Dichoso el que ha encontrado su voz, pues ya nada le destruirá; ni las imaginarias sombras alargadas de nuestras cruces, ni el fuego abrasador y cobarde del viejo mundo. Dichoso el que ha encontrado su voz. Su propia voz. Porque el Evangelio no es una fortaleza que haya que asediar; es el milagro de despojarse de todo. De todo... Para ser sencillez. Para ser libre libertad. Para confiar, totalmente, en el Señor... Dichoso el que ha encontrado su voz. Como el hermano Francisco de Asís, que encontró la suya cuando ya no se justificó en nada. En ese vacío, en ese bendito silencio, Jesús pronuncia tu nombre.

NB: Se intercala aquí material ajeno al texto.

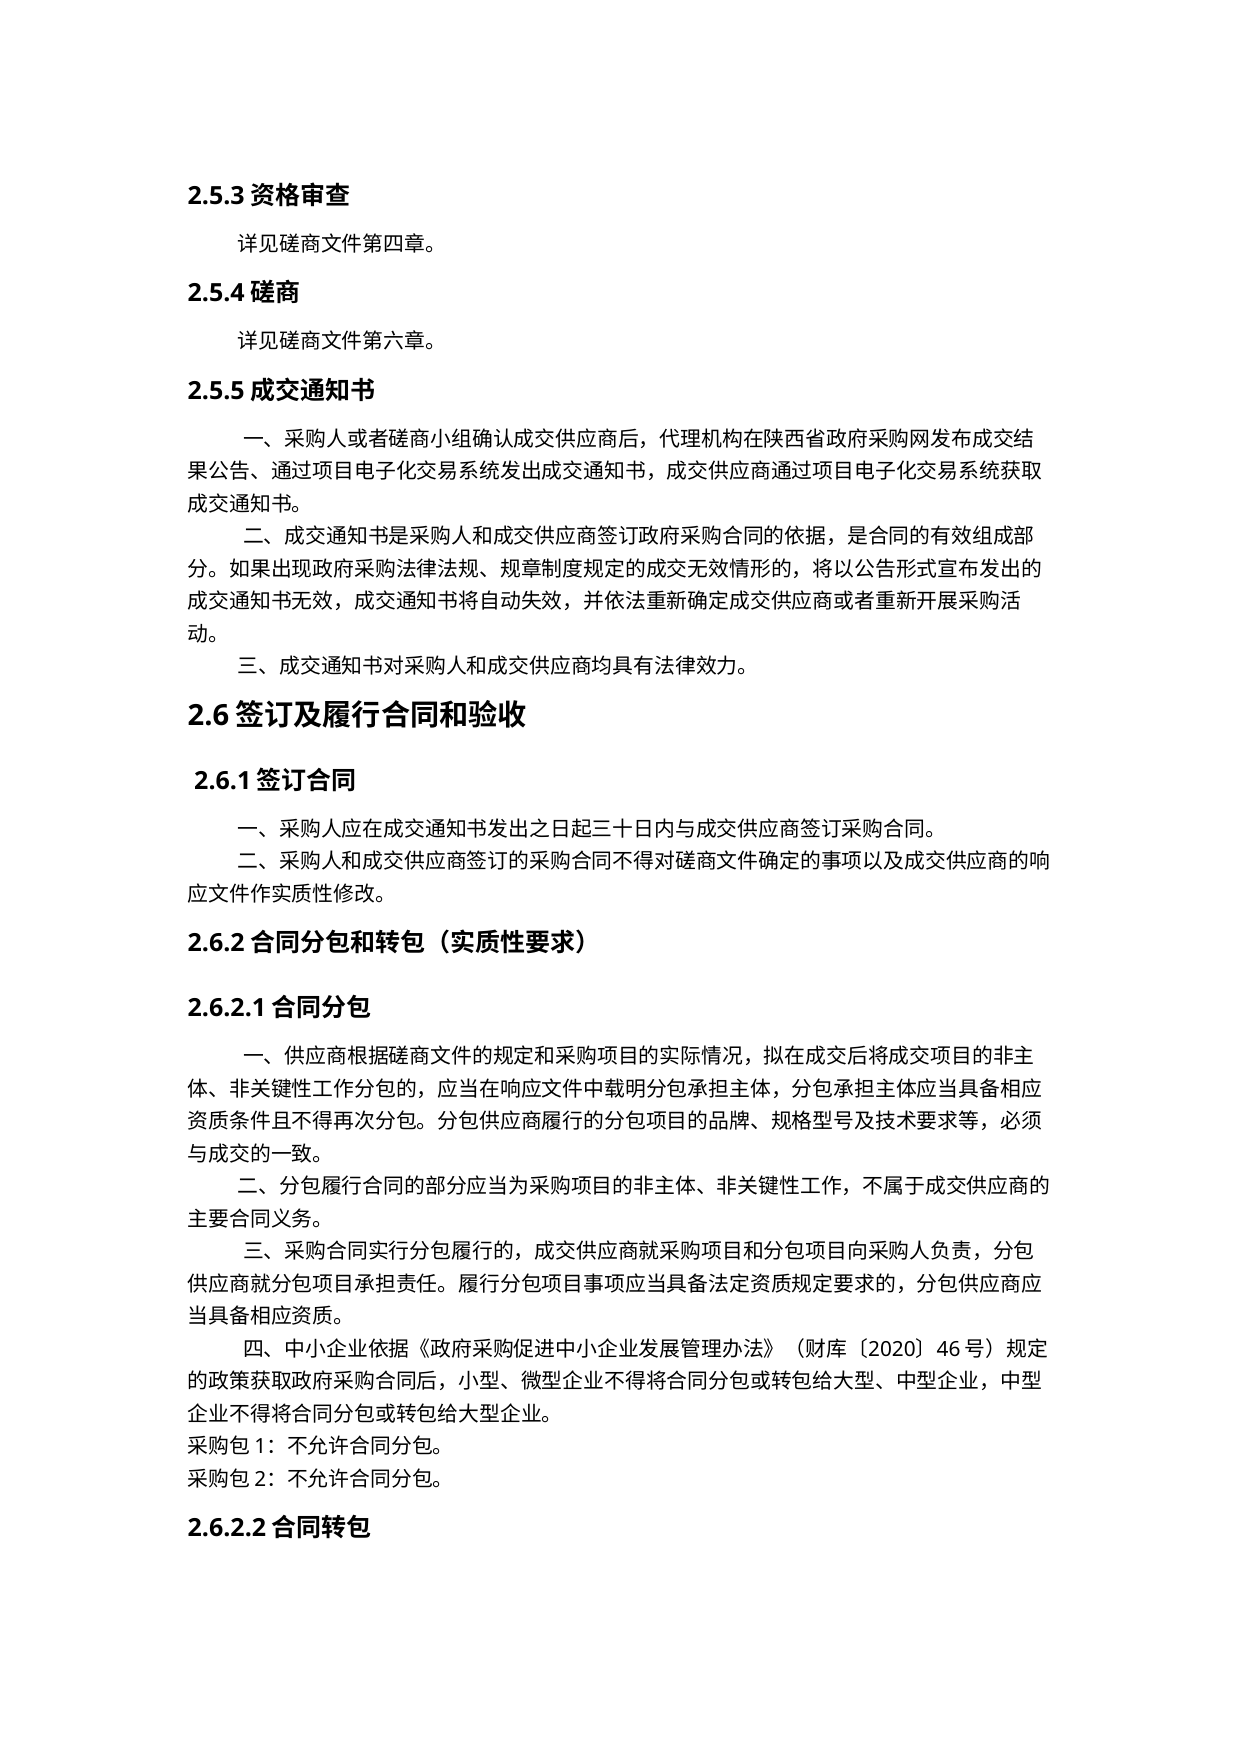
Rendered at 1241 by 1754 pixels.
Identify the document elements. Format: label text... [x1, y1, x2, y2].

text 详见磋商文件第六章。 [187, 324, 1053, 357]
text 采购包1：不允许合同分包。 [187, 1429, 1053, 1462]
text 四、中小企业依据《政府采购促进中小企业发展管理办法》（财库〔2020〕46号）规定的政策获取政府采购合同后，小型、微型企业不得将合同分包或转包给大型、中型企业，中型企业不得将合同分包或转包给大型企业。 [187, 1332, 1053, 1429]
text 2.5.3资格审查 [187, 162, 1053, 227]
text 2.6.1签订合同 [187, 747, 1053, 812]
text 三、成交通知书对采购人和成交供应商均具有法律效力。 [187, 649, 1053, 682]
text 二、采购人和成交供应商签订的采购合同不得对磋商文件确定的事项以及成交供应商的响应文件作实质性修改。 [187, 844, 1053, 909]
text 2.6.2.1合同分包 [187, 974, 1053, 1039]
text 二、分包履行合同的部分应当为采购项目的非主体、非关键性工作，不属于成交供应商的主要合同义务。 [187, 1169, 1053, 1234]
text 2.6.2合同分包和转包（实质性要求） [187, 909, 1053, 974]
text 一、供应商根据磋商文件的规定和采购项目的实际情况，拟在成交后将成交项目的非主体、非关键性工作分包的，应当在响应文件中载明分包承担主体，分包承担主体应当具备相应资质条件且不得再次分包。分包供应商履行的分包项目的品牌、规格型号及技术要求等，必须与成交的一致。 [187, 1039, 1053, 1169]
text 采购包2：不允许合同分包。 [187, 1462, 1053, 1494]
text 一、采购人应在成交通知书发出之日起三十日内与成交供应商签订采购合同。 [187, 812, 1053, 844]
text 2.6.2.2合同转包 [187, 1494, 1053, 1559]
text 二、成交通知书是采购人和成交供应商签订政府采购合同的依据，是合同的有效组成部分。如果出现政府采购法律法规、规章制度规定的成交无效情形的，将以公告形式宣布发出的成交通知书无效，成交通知书将自动失效，并依法重新确定成交供应商或者重新开展采购活动。 [187, 519, 1053, 649]
text 一、采购人或者磋商小组确认成交供应商后，代理机构在陕西省政府采购网发布成交结果公告、通过项目电子化交易系统发出成交通知书，成交供应商通过项目电子化交易系统获取成交通知书。 [187, 422, 1053, 519]
text 2.5.4磋商 [187, 259, 1053, 324]
text 三、采购合同实行分包履行的，成交供应商就采购项目和分包项目向采购人负责，分包供应商就分包项目承担责任。履行分包项目事项应当具备法定资质规定要求的，分包供应商应当具备相应资质。 [187, 1234, 1053, 1332]
text 2.6签订及履行合同和验收 [187, 682, 1053, 747]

Dichoso el que ha encontrado su voz. Voz del Padre. Voz del espíritu. Voz rotunda y subversiva que rompe las cadenas de tus manos. Y te ofrece las flores del Evangelio, que no dañan tus manos, y las entrelaza para ser testimonio de las manos misericordiosas del Padre. Dichoso el que ha encontrado su voz ante el hermano que sufre en las tinieblas, porque estas dejarán de serlo. Dichoso el que ha encontrado su propia voz, porque ha besado y se ha reconciliado con los leprosos de nuestra historia. Y así, que cada uno que reciba tu voz se la dé al otro, para ser todos: ¡Tu voz de fraternidad, de paz y bien! Así sea.